Two Lovers and a Bear, de Kim Nguyen

 

Froid dans le dos et chaud au cœur

Two Lovers and a Bear, de Kim NguyenQuelque part dans l’Arctique, entre deux aurores boréales. Dans ce village cerné par des dunes de glace, des hommes et des femmes ont choisi d’y vivre, comme si de rien n’était. Si ce n’est que hormis de conduire des voitures, il s’agit de motos-neige et que l’hôpital le plus proche est à quelques heures d’avion. Roman et Lucy ont choisi tous deux cet exil de manteau blanc où s’abriter de leurs douleurs du passé.
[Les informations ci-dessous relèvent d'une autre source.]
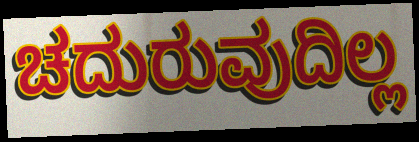
ಚದುರುವುದಿಲ್ಲ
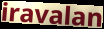
iravalan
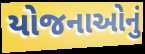
યોજનાઓનું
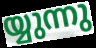
യ്യുന്നു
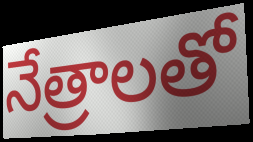
నేత్రాలతో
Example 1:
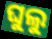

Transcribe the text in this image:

ଘୁଲୁ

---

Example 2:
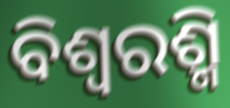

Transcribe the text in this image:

ବିଶ୍ୱରଶ୍ମି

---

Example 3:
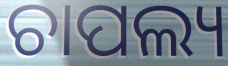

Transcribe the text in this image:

ଚାପଲ୍ୟ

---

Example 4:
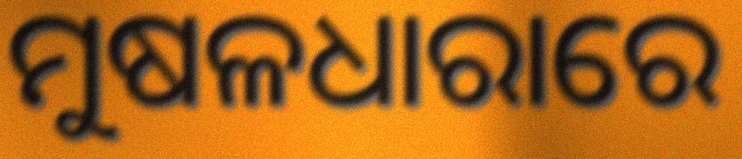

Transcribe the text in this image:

ମୁଷଳଧାରାରେ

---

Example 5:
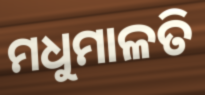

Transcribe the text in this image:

ମଧୁମାଳତି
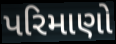
પરિમાણો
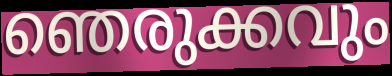
ഞെരുക്കവും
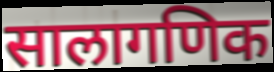
सालागणिक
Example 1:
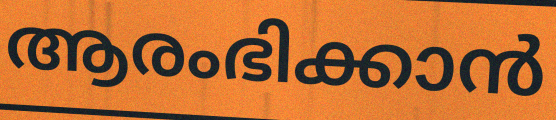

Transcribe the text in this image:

ആരംഭിക്കാൻ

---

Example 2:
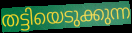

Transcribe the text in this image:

തട്ടിയെടുക്കുന്ന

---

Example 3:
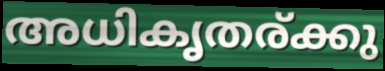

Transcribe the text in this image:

അധികൃതര്ക്കു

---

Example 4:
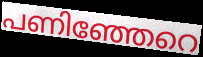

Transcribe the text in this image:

പണിഞ്ഞേറെ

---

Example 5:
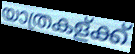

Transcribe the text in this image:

യാത്രകള്ക്ക്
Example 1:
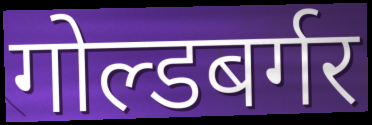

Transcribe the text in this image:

गोल्डबर्गर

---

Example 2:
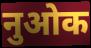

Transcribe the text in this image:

नुओक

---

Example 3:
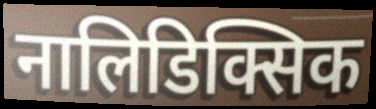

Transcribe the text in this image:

नालिडिक्सिक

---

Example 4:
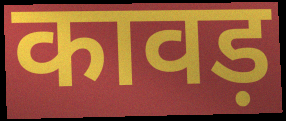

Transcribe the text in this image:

कावड़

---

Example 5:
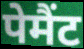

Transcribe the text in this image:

पेमैंट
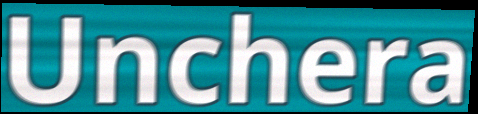
Unchera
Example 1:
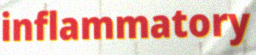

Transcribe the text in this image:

inflammatory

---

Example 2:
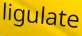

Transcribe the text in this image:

ligulate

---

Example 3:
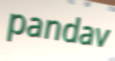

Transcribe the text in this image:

pandav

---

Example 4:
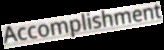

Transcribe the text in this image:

Accomplishment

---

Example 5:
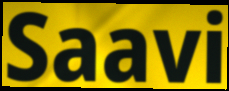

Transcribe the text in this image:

Saavi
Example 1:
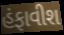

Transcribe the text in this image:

હંફાવીશ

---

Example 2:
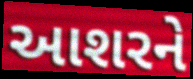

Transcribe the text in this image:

આશરને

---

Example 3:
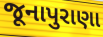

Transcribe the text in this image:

જૂનાપુરાણા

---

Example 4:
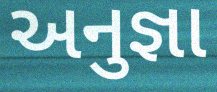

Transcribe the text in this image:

અનુજ્ઞા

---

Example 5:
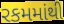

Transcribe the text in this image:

રકમમાંથી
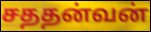
சததன்வன்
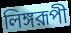
লিঙ্গরূপী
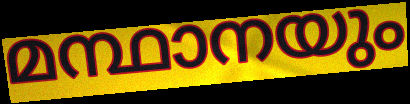
മന്ഥാനയും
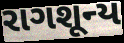
રાગશૂન્ય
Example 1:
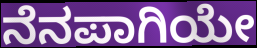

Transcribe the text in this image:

ನೆನಪಾಗಿಯೇ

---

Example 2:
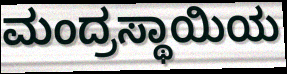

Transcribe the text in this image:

ಮಂದ್ರಸ್ಥಾಯಿಯ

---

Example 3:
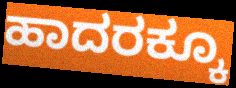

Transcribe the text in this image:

ಹಾದರಕ್ಕೂ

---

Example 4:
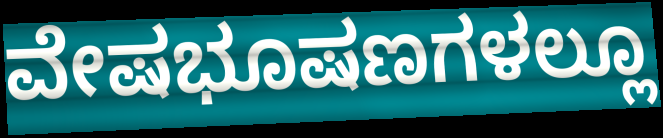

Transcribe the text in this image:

ವೇಷಭೂಷಣಗಳಲ್ಲೂ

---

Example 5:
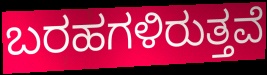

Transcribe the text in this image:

ಬರಹಗಳಿರುತ್ತವೆ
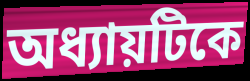
অধ্যায়টিকে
Ils s’aiment encore comme des adolescents, communiquant assez peu en dehors du langage du corps. Mais quand Lucy ne parvient plus à vaincre les démons qui la rongent et décide de retourner dans le sud, Roman la suit. Ils enfourchent leurs motos-neige et vogue l’aventure dans une immensité immaculée qui ne demande qu’à les emporter à jamais.
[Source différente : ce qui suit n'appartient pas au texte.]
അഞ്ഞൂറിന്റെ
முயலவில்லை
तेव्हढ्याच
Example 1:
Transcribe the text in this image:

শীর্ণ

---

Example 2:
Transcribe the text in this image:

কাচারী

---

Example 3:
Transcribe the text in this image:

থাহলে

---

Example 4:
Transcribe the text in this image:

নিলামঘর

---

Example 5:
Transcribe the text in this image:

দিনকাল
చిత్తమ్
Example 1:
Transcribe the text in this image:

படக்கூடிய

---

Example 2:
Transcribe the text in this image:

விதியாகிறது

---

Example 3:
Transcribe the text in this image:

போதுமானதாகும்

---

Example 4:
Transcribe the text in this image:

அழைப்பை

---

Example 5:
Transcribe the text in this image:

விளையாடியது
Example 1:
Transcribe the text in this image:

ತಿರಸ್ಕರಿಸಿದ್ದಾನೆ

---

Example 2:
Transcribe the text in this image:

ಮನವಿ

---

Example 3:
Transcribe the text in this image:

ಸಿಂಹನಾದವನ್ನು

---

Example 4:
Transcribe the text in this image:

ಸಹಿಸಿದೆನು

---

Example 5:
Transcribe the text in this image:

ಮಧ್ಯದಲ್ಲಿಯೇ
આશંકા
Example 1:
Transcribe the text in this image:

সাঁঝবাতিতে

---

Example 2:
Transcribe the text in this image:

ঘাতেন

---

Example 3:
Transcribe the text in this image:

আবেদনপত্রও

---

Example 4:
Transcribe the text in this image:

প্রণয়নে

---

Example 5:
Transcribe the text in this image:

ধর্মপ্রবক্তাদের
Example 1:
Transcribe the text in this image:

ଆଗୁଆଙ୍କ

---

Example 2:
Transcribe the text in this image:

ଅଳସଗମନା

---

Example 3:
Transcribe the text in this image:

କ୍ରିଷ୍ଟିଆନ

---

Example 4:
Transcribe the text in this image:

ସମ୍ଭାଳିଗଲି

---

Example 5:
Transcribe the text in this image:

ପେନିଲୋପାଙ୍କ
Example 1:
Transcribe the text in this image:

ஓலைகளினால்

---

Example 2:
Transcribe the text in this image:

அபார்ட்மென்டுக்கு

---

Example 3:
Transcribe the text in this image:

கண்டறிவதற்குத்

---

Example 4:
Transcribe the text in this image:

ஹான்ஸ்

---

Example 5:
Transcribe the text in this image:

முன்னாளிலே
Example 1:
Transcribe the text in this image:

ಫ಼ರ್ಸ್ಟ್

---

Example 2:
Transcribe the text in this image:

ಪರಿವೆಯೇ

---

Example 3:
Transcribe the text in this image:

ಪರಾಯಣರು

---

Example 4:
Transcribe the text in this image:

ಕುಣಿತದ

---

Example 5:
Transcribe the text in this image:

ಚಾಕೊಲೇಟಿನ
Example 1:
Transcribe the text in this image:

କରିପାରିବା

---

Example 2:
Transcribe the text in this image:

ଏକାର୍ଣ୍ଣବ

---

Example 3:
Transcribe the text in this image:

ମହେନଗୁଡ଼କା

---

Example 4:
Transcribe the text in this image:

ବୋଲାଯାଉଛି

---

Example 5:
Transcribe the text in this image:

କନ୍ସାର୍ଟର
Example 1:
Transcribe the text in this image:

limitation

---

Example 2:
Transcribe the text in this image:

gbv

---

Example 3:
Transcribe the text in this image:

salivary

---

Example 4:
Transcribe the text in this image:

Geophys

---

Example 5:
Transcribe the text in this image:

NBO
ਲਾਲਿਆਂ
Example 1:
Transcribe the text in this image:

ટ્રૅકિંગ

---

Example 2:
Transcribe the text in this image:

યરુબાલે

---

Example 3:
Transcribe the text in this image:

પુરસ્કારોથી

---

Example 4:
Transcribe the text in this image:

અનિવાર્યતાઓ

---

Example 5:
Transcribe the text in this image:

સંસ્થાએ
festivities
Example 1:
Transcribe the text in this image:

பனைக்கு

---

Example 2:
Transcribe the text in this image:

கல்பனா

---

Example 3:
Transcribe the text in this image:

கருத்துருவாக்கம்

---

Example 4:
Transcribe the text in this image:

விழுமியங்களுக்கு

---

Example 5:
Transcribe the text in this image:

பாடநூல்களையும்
Il y a plusieurs films dans Two Lovers and a Bear, le nouveau long du Canadien Kin Nguyen à qui on doit le remarqué Rebelle en 2012. Ici, une histoire d’amour au goût d’impossible (Lucy doit partir, Roman ne l’accepte pas au début). Là, un drame de la vie quotidienne, rongée par l’alcool. Là encore, une comédie (les policiers semblent tout droit sortis du Fargo des frères Coen) ou de l’absurde (Roman discute philosophie et sens de la vie avec un ours blanc… qui lui répond). Le tout pour s’achever dans une aventure de l’extrême mâtinée de fantastique et de thriller angoissant avec fantômes qui ressurgissent et lampes-torches dans une base militaire abandonnée, comme dans un épisode d’X-Files. Ce qui pourrait désarçonner au premier abord les aficionados d’histoires bien ficelées qui ne sortent pas des clous. Ici, rien n’est prévisible.
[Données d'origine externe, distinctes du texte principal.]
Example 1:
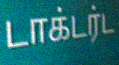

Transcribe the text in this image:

டாக்டர்ட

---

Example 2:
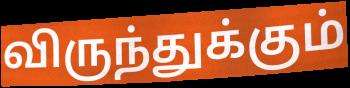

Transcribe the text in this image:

விருந்துக்கும்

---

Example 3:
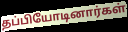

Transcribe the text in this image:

தப்பியோடினார்கள்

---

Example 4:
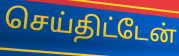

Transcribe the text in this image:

செய்திட்டேன்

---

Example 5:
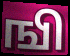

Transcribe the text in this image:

ஙி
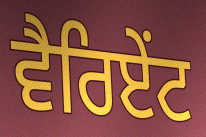
ਵੈਰਿਏਂਟ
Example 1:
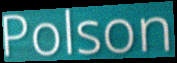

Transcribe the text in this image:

Polson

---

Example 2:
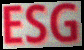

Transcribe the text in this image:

ESG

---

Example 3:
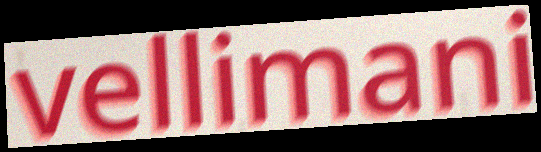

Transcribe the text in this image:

vellimani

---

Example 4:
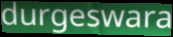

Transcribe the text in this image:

durgeswara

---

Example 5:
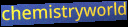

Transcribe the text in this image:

chemistryworld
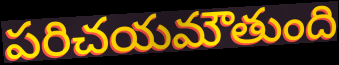
పరిచయమౌతుంది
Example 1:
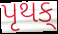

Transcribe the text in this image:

પૃથક્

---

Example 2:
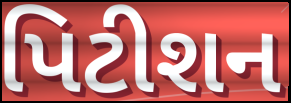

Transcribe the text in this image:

પિટીશન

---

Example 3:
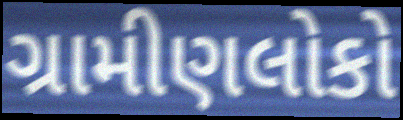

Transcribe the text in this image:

ગ્રામીણલોકો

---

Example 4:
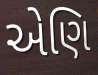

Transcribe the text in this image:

એણિ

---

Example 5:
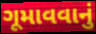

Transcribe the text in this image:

ગૂમાવવાનું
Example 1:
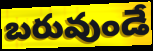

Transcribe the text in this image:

బరువుండే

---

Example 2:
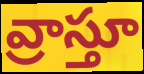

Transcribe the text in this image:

వ్రాస్తూ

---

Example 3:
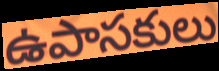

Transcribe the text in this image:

ఉపాసకులు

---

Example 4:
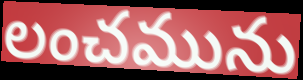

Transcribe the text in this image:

లంచమును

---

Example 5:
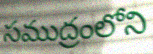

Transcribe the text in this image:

సముద్రంలోని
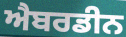
ਐਬਰਡੀਨ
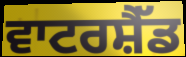
ਵਾਟਰਸ਼ੈੱਡ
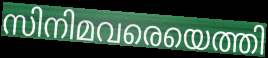
സിനിമവരെയെത്തി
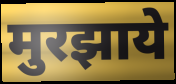
मुरझाये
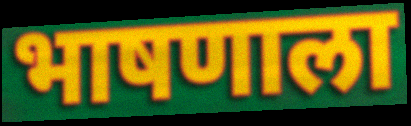
भाषणाला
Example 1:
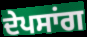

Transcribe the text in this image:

ਦੇਪਸਾਂਗ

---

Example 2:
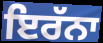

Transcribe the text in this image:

ਇਰੱਨਾ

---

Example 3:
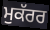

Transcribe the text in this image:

ਮੁਕੱਰਰ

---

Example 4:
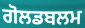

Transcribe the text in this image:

ਗੋਲਡਬਲਮ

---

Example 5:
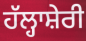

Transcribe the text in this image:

ਹੱਲ੍ਹਾਸ਼ੇਰੀ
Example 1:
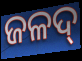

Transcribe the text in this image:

ଜଳଦ୍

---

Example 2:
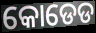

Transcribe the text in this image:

କୋଡେଡ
C’est ce qui fait la saveur de cet ovni cinématographique remarquablement interprété par Dane DeHaan (le nouveau Leonardo DiCaprio, tant par le physique que par la puissance de jeu) et Tatiana Maslany qui passe d’une émotion à une autre en une fraction de seconde. Kim Nguyen continue de forger son univers particulier avec un sens de la mise en scène très travaillé. On n’a jamais vu l’Arctique de cette manière, avec ses cerfs coincés dans une mer gelée, ses paysages lunaires et ses dangers qui rôdent à tout instant. La mort est omniprésente, enveloppe les deux amoureux, prête à les ensevelir. L’ours blanc devient la métaphore d’un démiurge qui avertit Roman de ce qui le guette, comme s’il savait tout ce qui allait advenir. Et le film de se saupoudrer d’une nouvelle couche de neige, avec de la métaphysique. Mais aussi une blague, celle de deux amants, d’un ours et d’une pieuvre qui peut jouer de tous les instruments de musique. Si vous ne la connaissez pas, rendez-vous dans un igloo de fortune mais douillet. Une histoire qui ne donne pas la chair de poule et vous réchauffera le cœur. Un peu comme ce film…

 
Two Lovers and a Bear de Kim Nguyen, avec Dane DeHaan et Tatiana Maslany. Canada, 2016. Présenté à la Quinzaine des Réalisateurs.